====== Dataset
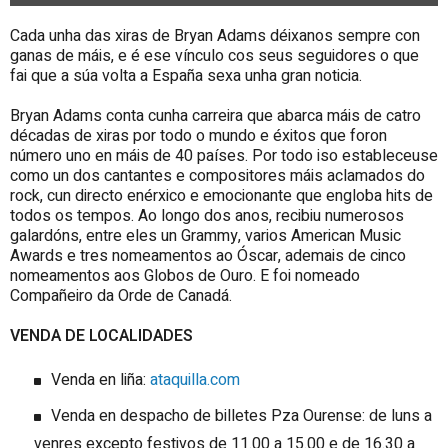
Cada unha das xiras de Bryan Adams déixanos sempre con
ganas de máis, e é ese vínculo cos seus seguidores o que
fai que a súa volta a España sexa unha gran noticia.
Bryan Adams conta cunha carreira que abarca máis de catro
décadas de xiras por todo o mundo e éxitos que foron
número uno en máis de 40 países. Por todo iso estableceuse
como un dos cantantes e compositores máis aclamados do
rock, cun directo enérxico e emocionante que engloba hits de
todos os tempos. Ao longo dos anos, recibiu numerosos
galardóns, entre eles un Grammy, varios American Music
Awards e tres nomeamentos ao Óscar, ademais de cinco
nomeamentos aos Globos de Ouro. E foi nomeado
Compañeiro da Orde de Canadá.
VENDA DE LOCALIDADES
Venda en liña:
ataquilla.com
Venda en despacho de billetes Pza Ourense: de luns a
venres excepto festivos de 11.00 a 15.00 e de 16.30 a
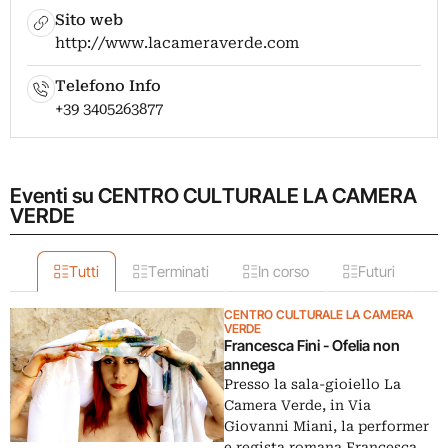
Sito web
http://www.lacameraverde.com
Telefono Info
+39 3405263877
Eventi su CENTRO CULTURALE LA CAMERA
VERDE
Tutti
Terminati
In corso
Futuri
CENTRO CULTURALE LA CAMERA
VERDE
Francesca Fini - Ofelia non
annega
Presso la sala-gioiello La
Camera Verde, in Via
Giovanni Miani, la performer
e regista romana Francesca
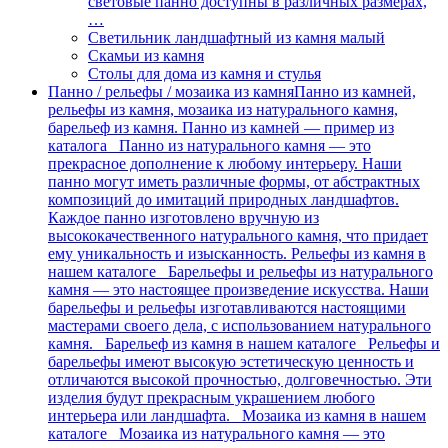
световые панно доступны в различных размерах,
…
Светильник ландшафтный из камня малый
Скамьи из камня
Столы для дома из камня и стулья
Панно / рельефы / мозаика из камня
Панно из камней,
рельефы из камня, мозаика из натурального камня,
барельеф из камня. Панно из камней — пример из
каталога Панно из натурального камня — это
прекрасное дополнение к любому интерьеру. Наши
панно могут иметь различные формы, от абстрактных
композиций до имитаций природных ландшафтов.
Каждое панно изготовлено вручную из
высококачественного натурального камня, что придает
ему уникальность и изысканность. Рельефы из камня в
нашем каталоге Барельефы и рельефы из натурального
камня — это настоящее произведение искусства. Наши
барельефы и рельефы изготавливаются настоящими
мастерами своего дела, с использованием натурального
камня. Барельеф из камня в нашем каталоге Рельефы и
барельефы имеют высокую эстетическую ценность и
отличаются высокой прочностью, долговечностью. Эти
изделия будут прекрасным украшением любого
интерьера или ландшафта. Мозаика из камня в нашем
каталоге Мозаика из натурального камня — это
============
Aim of the exercise = Whenever a line of the data above includes the word "nomeamentos", copy that line.

Answer box =
Awards e tres nomeamentos ao Óscar, ademais de cinco
nomeamentos aos Globos de Ouro. E foi nomeado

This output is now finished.